• What the task requires: Rewrite everything from "Spec: line order" down to "0.048524, 0.455863, 0.286663]]" with "COLMAP camera model" replaced by "COLMAP lens model", keeping all else unchanged.

• Extracted data:
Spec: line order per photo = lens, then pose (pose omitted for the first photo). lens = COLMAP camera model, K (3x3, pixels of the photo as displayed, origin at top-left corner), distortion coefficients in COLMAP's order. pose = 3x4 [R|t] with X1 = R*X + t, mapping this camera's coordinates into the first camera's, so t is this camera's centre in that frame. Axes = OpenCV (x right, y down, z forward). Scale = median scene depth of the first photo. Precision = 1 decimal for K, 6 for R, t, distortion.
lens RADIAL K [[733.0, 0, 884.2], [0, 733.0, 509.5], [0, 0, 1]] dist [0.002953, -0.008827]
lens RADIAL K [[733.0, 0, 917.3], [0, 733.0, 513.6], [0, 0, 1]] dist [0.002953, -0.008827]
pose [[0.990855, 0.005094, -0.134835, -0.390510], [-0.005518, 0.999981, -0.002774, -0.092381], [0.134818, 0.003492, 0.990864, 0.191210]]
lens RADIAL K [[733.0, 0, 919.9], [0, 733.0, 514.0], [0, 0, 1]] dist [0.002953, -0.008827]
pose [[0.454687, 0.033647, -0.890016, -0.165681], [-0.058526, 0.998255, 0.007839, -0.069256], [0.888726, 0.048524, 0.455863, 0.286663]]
--
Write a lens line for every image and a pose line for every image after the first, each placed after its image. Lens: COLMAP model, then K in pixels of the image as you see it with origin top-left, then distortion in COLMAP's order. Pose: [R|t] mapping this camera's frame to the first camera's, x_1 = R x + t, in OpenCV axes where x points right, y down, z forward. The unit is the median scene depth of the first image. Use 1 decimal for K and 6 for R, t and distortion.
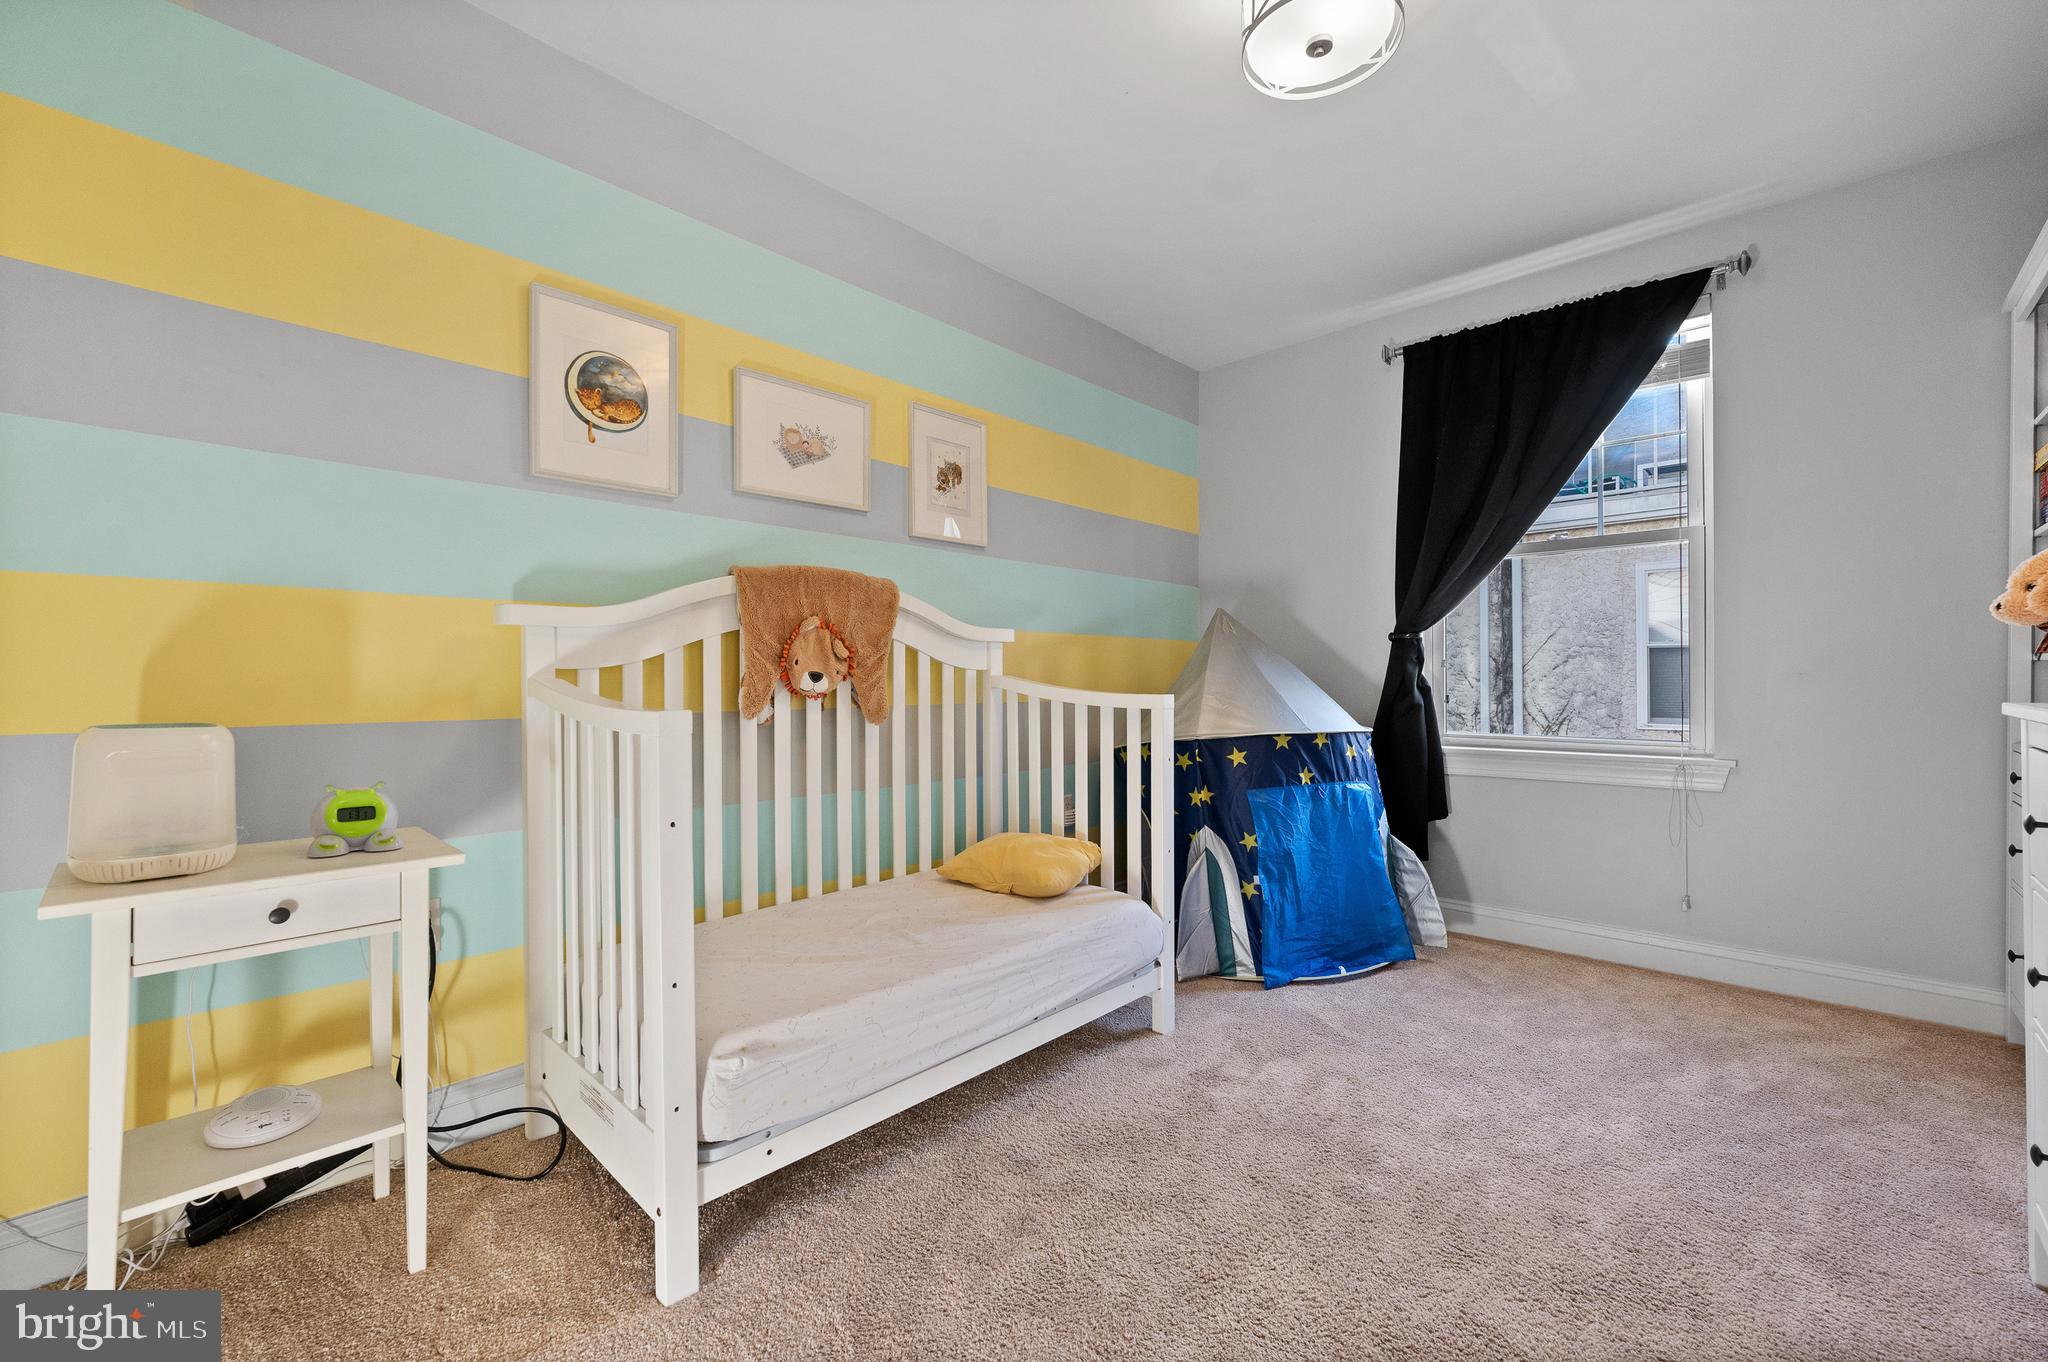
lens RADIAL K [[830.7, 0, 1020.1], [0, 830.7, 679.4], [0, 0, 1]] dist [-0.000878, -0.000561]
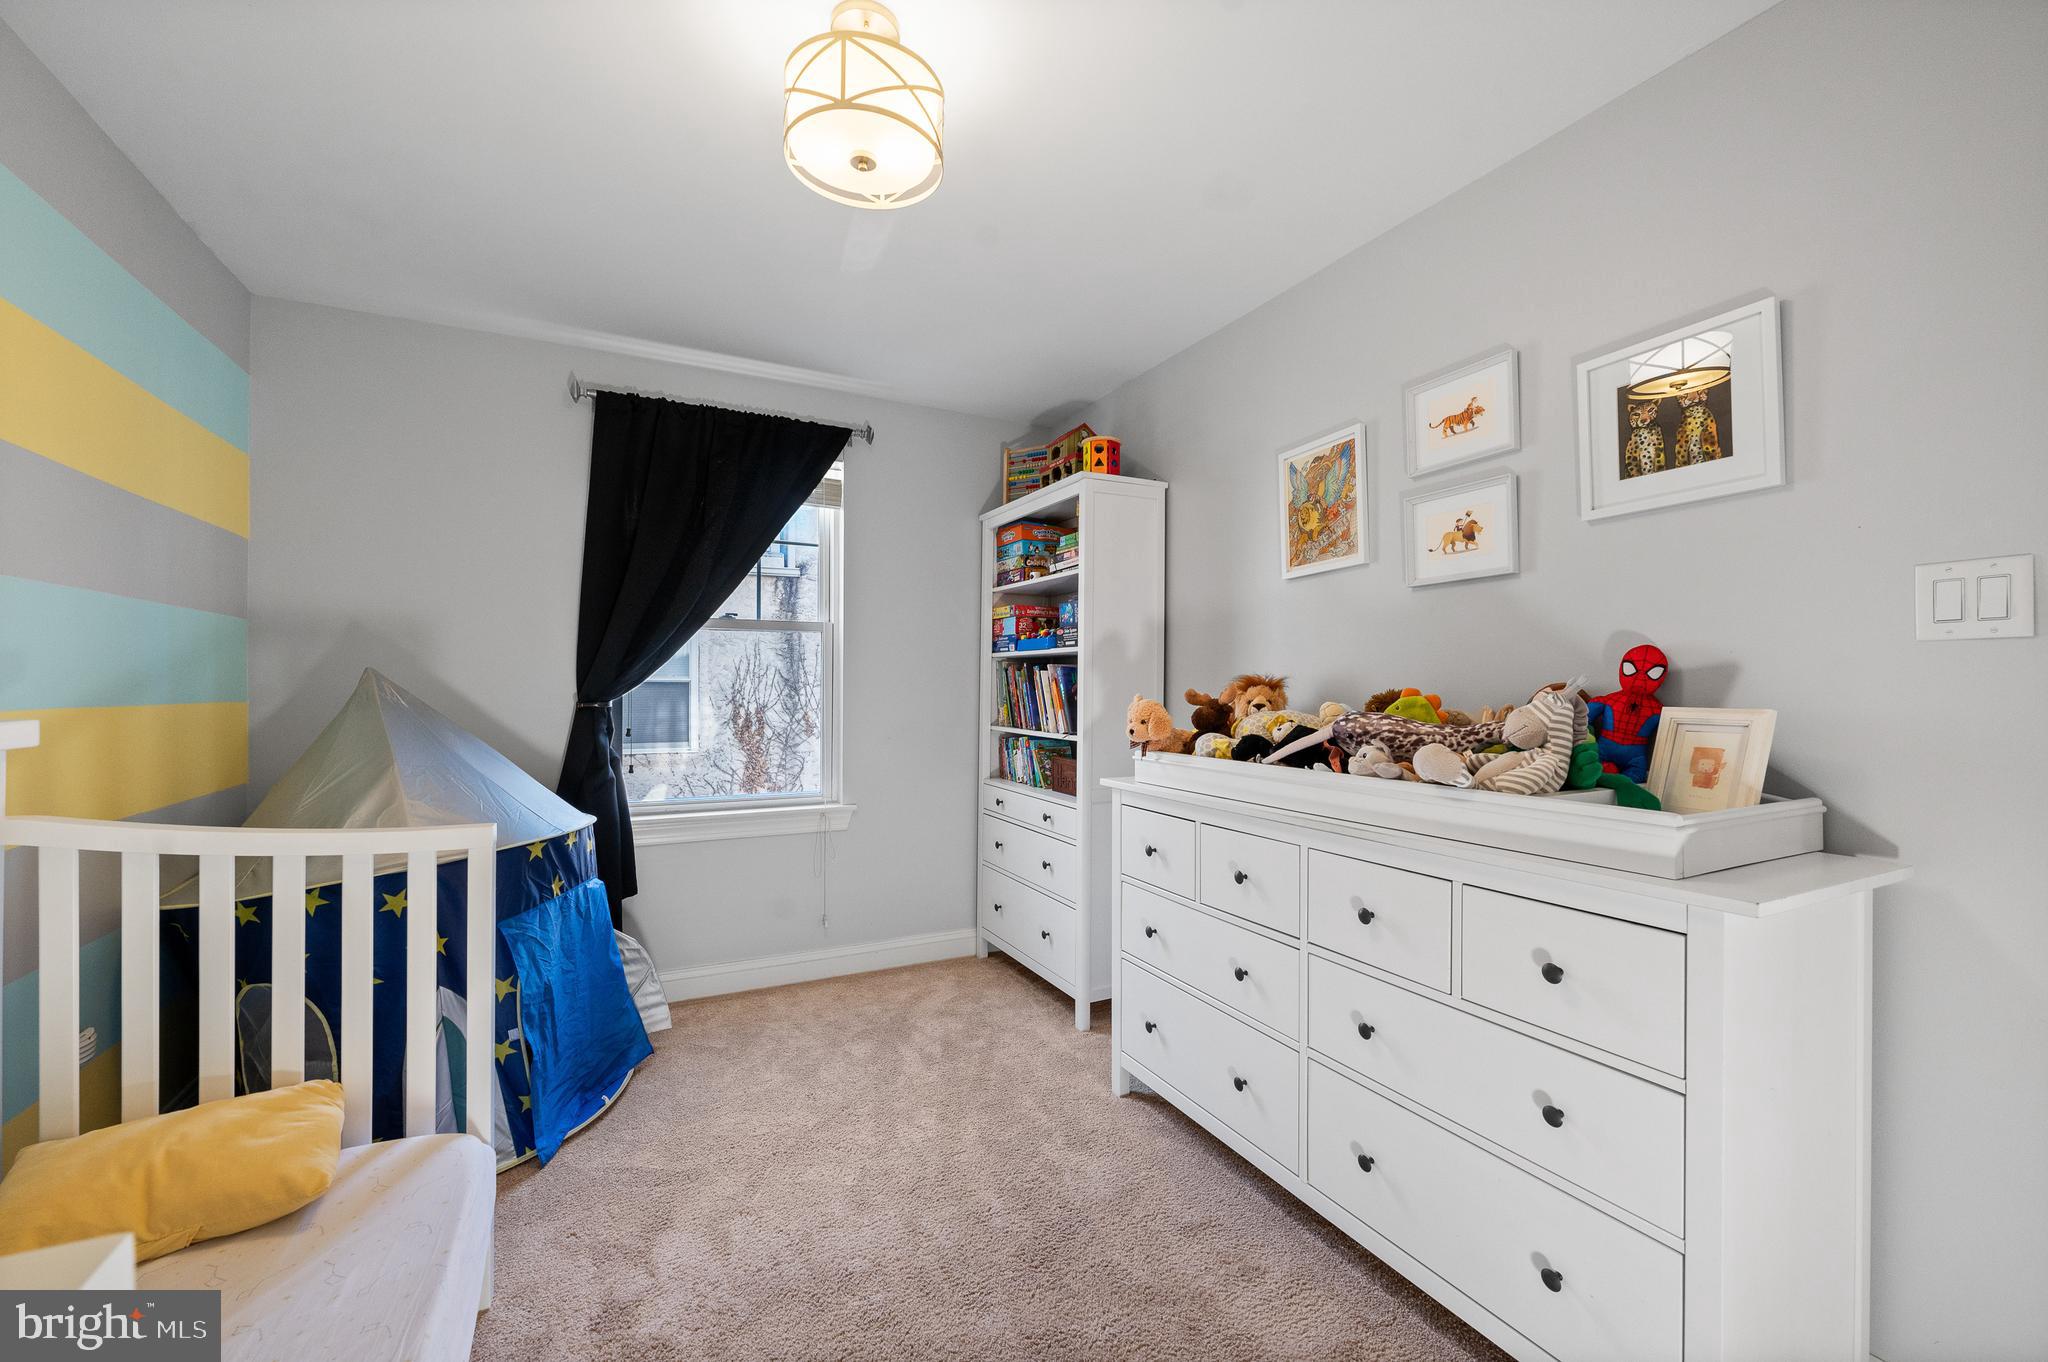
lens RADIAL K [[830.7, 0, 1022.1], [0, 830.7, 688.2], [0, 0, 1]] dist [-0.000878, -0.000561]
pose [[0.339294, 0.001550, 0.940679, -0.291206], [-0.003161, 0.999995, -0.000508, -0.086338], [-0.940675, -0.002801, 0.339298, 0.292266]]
--
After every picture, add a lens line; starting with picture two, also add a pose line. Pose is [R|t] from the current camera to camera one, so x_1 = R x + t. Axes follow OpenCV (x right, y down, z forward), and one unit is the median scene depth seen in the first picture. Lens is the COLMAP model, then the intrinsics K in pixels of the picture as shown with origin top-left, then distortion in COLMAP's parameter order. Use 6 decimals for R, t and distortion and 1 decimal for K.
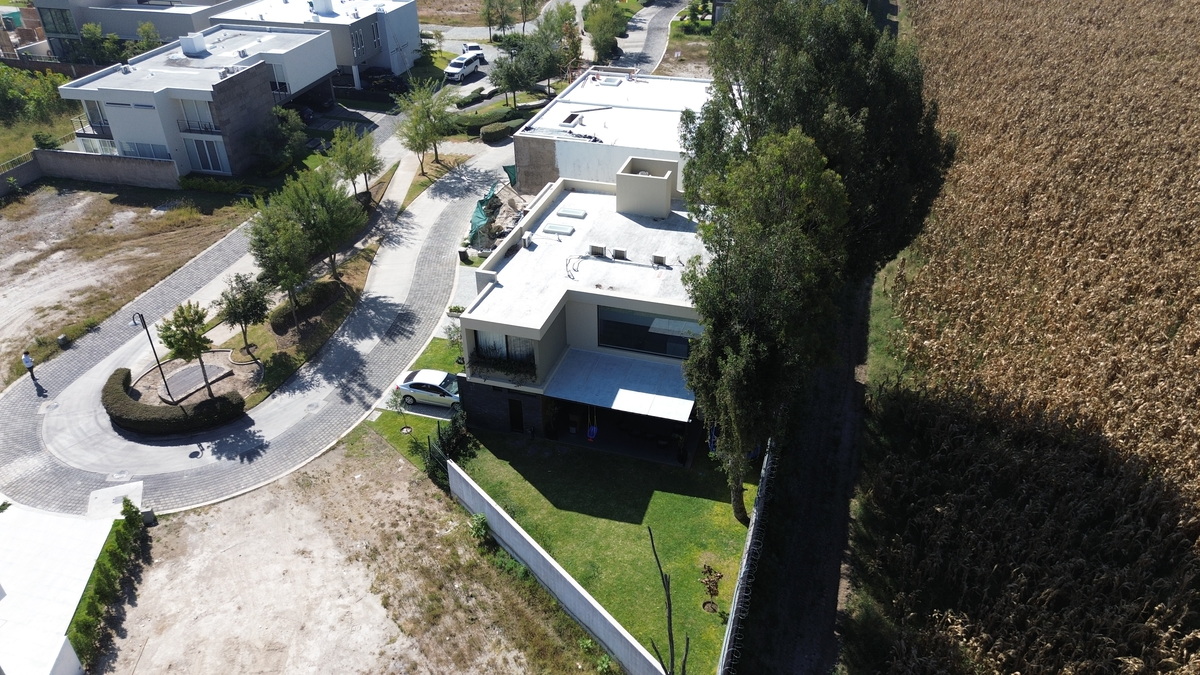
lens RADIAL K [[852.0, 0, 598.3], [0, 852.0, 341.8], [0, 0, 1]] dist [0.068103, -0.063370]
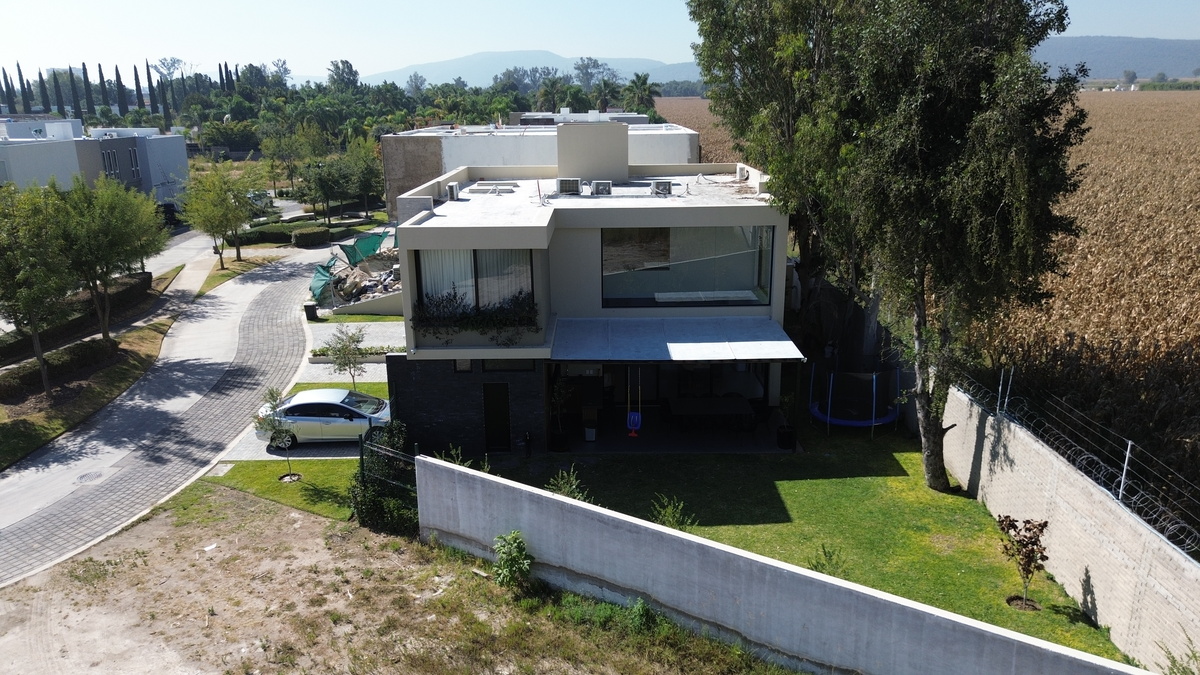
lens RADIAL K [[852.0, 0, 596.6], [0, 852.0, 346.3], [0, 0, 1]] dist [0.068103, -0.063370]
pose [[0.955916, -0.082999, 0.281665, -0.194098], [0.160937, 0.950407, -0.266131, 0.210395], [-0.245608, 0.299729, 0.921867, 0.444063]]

• Solution:
Spec: line order per photo = lens, then pose (pose omitted for the first photo). lens = COLMAP lens model, K (3x3, pixels of the photo as displayed, origin at top-left corner), distortion coefficients in COLMAP's order. pose = 3x4 [R|t] with X1 = R*X + t, mapping this camera's coordinates into the first camera's, so t is this camera's centre in that frame. Axes = OpenCV (x right, y down, z forward). Scale = median scene depth of the first photo. Precision = 1 decimal for K, 6 for R, t, distortion.
lens RADIAL K [[733.0, 0, 884.2], [0, 733.0, 509.5], [0, 0, 1]] dist [0.002953, -0.008827]
lens RADIAL K [[733.0, 0, 917.3], [0, 733.0, 513.6], [0, 0, 1]] dist [0.002953, -0.008827]
pose [[0.990855, 0.005094, -0.134835, -0.390510], [-0.005518, 0.999981, -0.002774, -0.092381], [0.134818, 0.003492, 0.990864, 0.191210]]
lens RADIAL K [[733.0, 0, 919.9], [0, 733.0, 514.0], [0, 0, 1]] dist [0.002953, -0.008827]
pose [[0.454687, 0.033647, -0.890016, -0.165681], [-0.058526, 0.998255, 0.007839, -0.069256], [0.888726, 0.048524, 0.455863, 0.286663]]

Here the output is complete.